**EXCERPT**
I don't want to go off and be all "haha, I am one of the intelligent people!" because that's not my point.


My point is that this issue, for me, falls into the last category. Having a great social and family life back home and fitting in insofar as living well, loving and being loved by many can co-exist with a feeling of liminality, a feeling of not quite "matching" what's around you, a feeling of constant weirdness or eccentricity. One can feel comfortable and settled in a new country, have friends, participate in events, sometimes stumble and sometimes swim like a sleek fish in that context - and still feel like they live life on the sidelines of that culture. One can have and be both.


Never is this contradiction more clear to me than around the holidays.






雲母屏風燭影深, 長河漸落曉星沈。 

嫦娥應悔偷靈藥, 碧海青天夜夜心。



Now that a candle-shadow stands on the screen of carven marble 
And the River of Heaven slants and the morning stars are low, 
Are you sorry for having stolen the potion that has set you 
Over purple seas and blue skies, to brood through the long nights?





This poem is supposed to be about regret at doing something one was not supposed to do -  such as Chang-yi, who was left to be lonely after stealing an immortality potion not meant for her and subsequently floating up to the moon and ending up trapped there for eternity.

To me, it reads as what happens to a person when they live for a period abroad, especially if they like and allow themselves to be affected by their new surroundings (to be true, plenty of expats, especially the corporate types, are sent abroad, preserve as much of life at home as they can, and return happily unaffected). As a friend of mine once said, once you live abroad, you can't really say you belong to any one place. You don't feel the same way about where you came from and probably never will again, because you've changed. You've become bigger and you no longer fit the mold you were raised in. And yet, you don't really feel totally at home in any new place. You feel like just you - the way I felt during that annual party - and a little bit apart from wherever you are, even if you are home.

**SUPPLIED ENTRIES**
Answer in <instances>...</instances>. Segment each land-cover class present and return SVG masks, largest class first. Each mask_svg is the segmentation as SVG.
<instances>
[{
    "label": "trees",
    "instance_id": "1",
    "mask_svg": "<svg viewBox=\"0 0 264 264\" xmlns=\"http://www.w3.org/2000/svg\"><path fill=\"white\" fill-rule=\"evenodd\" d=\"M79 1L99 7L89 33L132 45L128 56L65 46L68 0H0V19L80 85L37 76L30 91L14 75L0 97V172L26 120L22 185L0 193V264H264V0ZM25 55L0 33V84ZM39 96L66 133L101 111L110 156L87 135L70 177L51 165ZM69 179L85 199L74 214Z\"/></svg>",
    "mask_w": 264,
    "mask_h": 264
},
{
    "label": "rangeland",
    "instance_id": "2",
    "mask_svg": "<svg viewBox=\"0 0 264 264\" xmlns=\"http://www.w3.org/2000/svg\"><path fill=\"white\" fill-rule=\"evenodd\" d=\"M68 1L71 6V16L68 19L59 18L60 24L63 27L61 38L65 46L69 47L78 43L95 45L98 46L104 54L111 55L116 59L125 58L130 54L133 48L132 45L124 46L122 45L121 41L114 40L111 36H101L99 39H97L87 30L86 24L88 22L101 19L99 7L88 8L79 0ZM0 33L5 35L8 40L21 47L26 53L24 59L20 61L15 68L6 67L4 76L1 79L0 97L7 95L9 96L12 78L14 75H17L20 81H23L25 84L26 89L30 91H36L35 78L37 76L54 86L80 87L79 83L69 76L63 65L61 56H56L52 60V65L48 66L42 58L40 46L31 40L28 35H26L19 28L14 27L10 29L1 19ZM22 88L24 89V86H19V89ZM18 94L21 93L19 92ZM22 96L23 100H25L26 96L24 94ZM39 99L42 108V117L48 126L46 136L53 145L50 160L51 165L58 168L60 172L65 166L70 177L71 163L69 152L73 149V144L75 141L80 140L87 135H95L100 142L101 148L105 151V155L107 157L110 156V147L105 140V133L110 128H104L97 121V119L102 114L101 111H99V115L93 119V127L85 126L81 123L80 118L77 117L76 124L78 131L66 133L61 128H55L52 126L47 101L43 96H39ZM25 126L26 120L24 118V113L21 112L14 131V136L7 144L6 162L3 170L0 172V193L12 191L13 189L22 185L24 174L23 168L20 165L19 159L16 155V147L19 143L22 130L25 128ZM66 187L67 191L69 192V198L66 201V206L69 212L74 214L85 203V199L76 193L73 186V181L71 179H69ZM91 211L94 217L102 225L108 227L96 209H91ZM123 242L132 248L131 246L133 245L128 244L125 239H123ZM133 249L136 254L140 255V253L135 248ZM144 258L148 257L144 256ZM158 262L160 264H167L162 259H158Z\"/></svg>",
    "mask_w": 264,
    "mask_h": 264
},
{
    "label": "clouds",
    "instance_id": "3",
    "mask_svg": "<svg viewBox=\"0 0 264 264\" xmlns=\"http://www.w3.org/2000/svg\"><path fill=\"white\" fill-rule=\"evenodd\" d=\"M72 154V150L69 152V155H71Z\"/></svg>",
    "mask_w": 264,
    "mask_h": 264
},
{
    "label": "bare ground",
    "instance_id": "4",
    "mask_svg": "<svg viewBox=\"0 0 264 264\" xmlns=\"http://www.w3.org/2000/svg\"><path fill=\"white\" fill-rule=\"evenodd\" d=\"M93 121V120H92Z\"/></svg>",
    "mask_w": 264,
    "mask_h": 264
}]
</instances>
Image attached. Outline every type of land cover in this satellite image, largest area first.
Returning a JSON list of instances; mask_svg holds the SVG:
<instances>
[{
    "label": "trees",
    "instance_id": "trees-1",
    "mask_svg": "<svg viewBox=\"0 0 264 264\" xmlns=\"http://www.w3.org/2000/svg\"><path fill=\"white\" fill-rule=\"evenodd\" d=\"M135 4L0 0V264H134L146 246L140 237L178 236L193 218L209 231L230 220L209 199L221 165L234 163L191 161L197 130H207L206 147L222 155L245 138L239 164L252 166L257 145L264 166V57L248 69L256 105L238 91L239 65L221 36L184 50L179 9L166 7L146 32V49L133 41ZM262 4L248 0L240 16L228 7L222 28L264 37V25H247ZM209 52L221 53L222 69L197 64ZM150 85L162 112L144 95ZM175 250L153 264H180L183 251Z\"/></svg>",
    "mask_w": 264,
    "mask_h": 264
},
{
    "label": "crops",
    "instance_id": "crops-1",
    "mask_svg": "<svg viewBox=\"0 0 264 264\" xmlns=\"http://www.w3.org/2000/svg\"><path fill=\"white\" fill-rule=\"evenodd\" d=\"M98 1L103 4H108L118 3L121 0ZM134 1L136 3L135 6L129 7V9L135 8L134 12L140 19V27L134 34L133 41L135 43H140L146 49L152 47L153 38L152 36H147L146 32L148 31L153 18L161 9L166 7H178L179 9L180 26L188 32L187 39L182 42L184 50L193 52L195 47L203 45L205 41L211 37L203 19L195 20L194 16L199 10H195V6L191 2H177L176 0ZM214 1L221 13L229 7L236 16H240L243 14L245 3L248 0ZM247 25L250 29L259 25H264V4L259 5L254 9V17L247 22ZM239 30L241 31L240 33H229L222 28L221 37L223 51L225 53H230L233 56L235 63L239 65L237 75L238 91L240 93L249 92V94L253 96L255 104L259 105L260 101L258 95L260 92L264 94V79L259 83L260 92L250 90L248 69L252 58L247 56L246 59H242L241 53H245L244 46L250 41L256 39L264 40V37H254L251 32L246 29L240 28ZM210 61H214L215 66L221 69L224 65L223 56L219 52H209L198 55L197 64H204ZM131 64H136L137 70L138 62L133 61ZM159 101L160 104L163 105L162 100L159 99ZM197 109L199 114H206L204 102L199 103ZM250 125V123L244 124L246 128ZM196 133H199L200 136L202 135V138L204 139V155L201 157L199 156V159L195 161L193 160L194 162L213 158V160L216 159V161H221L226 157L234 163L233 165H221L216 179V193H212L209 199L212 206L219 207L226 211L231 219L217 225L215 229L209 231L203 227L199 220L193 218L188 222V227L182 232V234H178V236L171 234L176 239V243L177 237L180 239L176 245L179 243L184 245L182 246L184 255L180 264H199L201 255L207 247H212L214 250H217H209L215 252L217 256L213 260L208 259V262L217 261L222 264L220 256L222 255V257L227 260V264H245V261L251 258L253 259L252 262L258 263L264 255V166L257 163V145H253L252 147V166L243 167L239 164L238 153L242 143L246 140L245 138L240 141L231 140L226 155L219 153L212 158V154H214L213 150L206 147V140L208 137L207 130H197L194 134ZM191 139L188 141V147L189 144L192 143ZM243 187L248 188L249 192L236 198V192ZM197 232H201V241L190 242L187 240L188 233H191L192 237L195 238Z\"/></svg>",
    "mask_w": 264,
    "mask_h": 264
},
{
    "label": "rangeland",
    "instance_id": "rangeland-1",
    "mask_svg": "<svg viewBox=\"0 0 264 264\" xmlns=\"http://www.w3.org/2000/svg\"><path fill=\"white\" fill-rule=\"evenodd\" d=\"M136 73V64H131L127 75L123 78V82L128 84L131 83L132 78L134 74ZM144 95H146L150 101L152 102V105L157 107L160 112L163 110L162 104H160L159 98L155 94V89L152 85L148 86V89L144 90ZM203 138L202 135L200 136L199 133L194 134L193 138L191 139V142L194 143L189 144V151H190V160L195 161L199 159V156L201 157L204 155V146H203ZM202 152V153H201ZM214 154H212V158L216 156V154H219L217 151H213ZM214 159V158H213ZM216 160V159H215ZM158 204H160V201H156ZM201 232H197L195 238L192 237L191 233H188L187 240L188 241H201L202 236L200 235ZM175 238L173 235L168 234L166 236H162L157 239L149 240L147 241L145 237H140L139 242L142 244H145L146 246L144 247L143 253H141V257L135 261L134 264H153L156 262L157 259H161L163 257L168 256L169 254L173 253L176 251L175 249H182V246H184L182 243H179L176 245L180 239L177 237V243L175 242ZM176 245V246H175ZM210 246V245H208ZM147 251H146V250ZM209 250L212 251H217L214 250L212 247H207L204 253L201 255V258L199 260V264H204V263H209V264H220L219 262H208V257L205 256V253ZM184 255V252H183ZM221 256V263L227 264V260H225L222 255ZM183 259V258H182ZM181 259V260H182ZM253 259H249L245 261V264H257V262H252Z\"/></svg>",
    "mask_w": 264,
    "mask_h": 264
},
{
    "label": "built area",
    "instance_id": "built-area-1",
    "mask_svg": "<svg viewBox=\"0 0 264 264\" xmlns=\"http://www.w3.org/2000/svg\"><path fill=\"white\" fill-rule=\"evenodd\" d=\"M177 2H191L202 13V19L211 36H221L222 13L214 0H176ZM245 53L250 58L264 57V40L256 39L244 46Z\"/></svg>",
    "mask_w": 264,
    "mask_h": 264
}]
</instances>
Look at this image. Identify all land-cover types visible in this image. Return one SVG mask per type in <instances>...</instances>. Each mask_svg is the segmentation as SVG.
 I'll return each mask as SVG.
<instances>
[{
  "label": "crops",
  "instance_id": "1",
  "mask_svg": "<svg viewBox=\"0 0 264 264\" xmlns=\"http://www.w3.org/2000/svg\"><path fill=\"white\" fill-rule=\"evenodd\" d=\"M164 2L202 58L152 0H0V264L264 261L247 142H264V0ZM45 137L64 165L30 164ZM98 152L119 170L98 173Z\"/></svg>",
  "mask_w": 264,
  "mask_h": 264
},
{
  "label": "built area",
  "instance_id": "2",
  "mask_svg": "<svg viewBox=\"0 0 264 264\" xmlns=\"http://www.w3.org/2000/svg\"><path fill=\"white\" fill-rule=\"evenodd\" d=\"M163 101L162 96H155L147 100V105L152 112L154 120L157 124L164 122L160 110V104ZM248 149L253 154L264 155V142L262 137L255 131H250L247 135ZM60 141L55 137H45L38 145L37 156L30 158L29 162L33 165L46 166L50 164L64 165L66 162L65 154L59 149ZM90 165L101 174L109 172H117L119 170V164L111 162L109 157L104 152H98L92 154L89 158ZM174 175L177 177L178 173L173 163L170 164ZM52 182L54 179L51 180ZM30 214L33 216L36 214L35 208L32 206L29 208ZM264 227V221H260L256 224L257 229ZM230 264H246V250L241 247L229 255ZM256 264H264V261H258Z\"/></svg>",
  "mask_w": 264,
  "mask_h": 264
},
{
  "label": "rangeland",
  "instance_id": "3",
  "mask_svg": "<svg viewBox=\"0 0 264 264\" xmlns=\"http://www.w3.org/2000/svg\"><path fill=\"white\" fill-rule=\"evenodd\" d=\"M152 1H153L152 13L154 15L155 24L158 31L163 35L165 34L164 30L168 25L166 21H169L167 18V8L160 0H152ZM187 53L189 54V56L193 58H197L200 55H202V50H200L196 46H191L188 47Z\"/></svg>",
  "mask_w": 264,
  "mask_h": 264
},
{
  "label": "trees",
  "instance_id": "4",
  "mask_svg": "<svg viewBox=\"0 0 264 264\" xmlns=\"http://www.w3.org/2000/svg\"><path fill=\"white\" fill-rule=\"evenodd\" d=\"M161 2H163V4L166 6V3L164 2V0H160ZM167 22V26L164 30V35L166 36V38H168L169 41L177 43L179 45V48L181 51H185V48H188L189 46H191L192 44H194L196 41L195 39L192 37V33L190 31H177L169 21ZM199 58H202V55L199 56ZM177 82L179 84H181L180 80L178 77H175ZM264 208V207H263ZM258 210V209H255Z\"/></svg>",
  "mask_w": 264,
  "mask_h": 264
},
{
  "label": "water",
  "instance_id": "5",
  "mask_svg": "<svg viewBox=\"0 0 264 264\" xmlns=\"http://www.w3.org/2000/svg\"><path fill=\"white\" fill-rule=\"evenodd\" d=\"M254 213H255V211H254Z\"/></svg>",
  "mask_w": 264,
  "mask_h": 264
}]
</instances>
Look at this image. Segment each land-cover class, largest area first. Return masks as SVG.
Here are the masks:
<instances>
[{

**TASKS TO COMPLETE**
1: From the excerpt on living abroad, extract the part that opens with the words containing "Now that a candle-shadow" and closes with "there for eternity.".
2: Answer these questions using the excerpt on living abroad:
(a) At what time of year is the contradiction clearest to the writer?
(b) What did Chang-yi steal?
(c) According to the writer's friend, what can't you really say once you live abroad?
3: According to the excerpt on living abroad, which feelings can co-exist with a great social and family life back home? List every one.

**TASK RESPONSES**
1:
Now that a candle-shadow stands on the screen of carven marble 
And the River of Heaven slants and the morning stars are low, 
Are you sorry for having stolen the potion that has set you 
Over purple seas and blue skies, to brood through the long nights?





This poem is supposed to be about regret at doing something one was not supposed to do -  such as Chang-yi, who was left to be lonely after stealing an immortality potion not meant for her and subsequently floating up to the moon and ending up trapped there for eternity.

2:
(a) Around the holidays.
(b) An immortality potion not meant for her.
(c) That you belong to any one place.

3:
- A feeling of liminality
- A feeling of not quite "matching" what's around you
- A feeling of constant weirdness or eccentricity